Tennessee's relatively low tax rate helped the state outperform the country in its economic growth over the past decade, according to a new conservative study that ranks Tennessee as one of the top states for its economic outlook.
From 2007 to 2017, Tennessee's overall economy as measured by its gross domestic product grew by 43.1 percent — the seventh fastest of any U.S. state and above the national average in all but two of the 10 years. The Volunteer State also added a net 235,494 persons from domestic migration — the 9th highest of any state — and grew payroll employment by 8 percent to rank 13th among the states.
Top states for economic outlook
Based upon the limited tax and regulation goals of the conservative American Legislative Exchange Council, the top U.S. states are:
3. North Dakota
6. North Carolina
9. South Dakota
Source: American Legislative Exchange Council. Georgia ranked No. 18 and Alabama ranked No. 21.

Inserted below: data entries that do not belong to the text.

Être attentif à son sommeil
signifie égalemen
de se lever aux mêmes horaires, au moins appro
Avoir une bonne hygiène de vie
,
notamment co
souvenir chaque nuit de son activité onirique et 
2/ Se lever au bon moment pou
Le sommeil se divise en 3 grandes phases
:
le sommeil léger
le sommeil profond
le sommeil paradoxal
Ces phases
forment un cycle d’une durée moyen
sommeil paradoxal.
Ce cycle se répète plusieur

A new study by the conservative American Legislative Exchange Council credits Tennessee's relatively low tax rates and right-to-work labor policy for much of those gains. Tennessee is one of nine states that does not have a personal income tax and is phasing out its tax on inheritance and unearned income. Despite having the ninth highest sales tax burden, and an average tax on corporate income, Tennessee still boasts the fifth lowest average property tax rate of any state and fewest government workers for its size than most states.
Arthur Laffer, the leading "supply-side" economist who backed President Ronald Reagan's tax cuts in the 1980s, said the ALEC rating for "Rich States, Poor States," rate state government policies and taxes "that really do line up with future performance.
"There is a lot of variation between the state, but this is a very important index and it does lead to very predictable returns," said Laffer, who relocated to Tennessee from his original home in California in 2006. "If you look at the 11 states that have introduced a state income tax since 1960, they are continuously in the bottom performance of all states. The nine states that don't have a personal income tax (including Tennessee) do pretty darn good year in and year out."
Jonathan Williams, chief economist of the American Legislative Exchange Council, said the tax reform package approved by Congress in 2017 "was a game changer" with the elimination of the deductibility of state and local tax payments.
"We've seen many states, in response, go down the direction of trying to make their own states more competitive through state tax reform, after the federal tax reform," he said.
ALEC bases its rankings on 15 tax, regulation, labor policy and other business measurements the report says are linked to economic growth.
"We know from the academic literature and economics that these factors matter to economic growth, job creation and new migration," Dan Reynolds, a spokesman for ALEC said. "Every one of the state ranking measurements we use are things that state Legislatures can control."
In the ALEC ranking, Utah was No. 1 and New York ranked at the bottom, primarily due to the outmigration of nearly 1 million New Yorkers to other states from 2007 to 2017. Utah has benefitted by its relatively low tax rates, pension reforms and easier government regulations, but Laffer said another key reason for its success is the outmigration from neighboring California with its higher taxes and stricter regulations.
But the report shows New York still outpaced Utah in the rate of GDP growth measured over a 10-year period between 2007 and 2017. By that metric, New York ranked third while Utah ranked fifth.
Laffer also was critical of California, which has lost nearly 800,000 residents to outmigration in the past decade. Laffer said his native California "is like a super nova and it sends off of its economic solar systems to nearby states like Utah, Nevada and Idaho," each of which ranked among the top 10 states in the ALEC analysis.
"This migration directly influences the economic and political makeup of states," Williams said, adding that Americans are voting with their feet. "They are voting strongly in favor of the states that have created a free market environment conducive to economic growth and opportunity."
But California's GDP growth ranked No. 8 in the period studied with a 43 percent growth in GDP from 2007 to 2017.
Florida, which enjoyed an influx of domestic migration and ranked No. 8 in the ALEC study, still ranked No. 33 in economic growth from 2007 to 2017.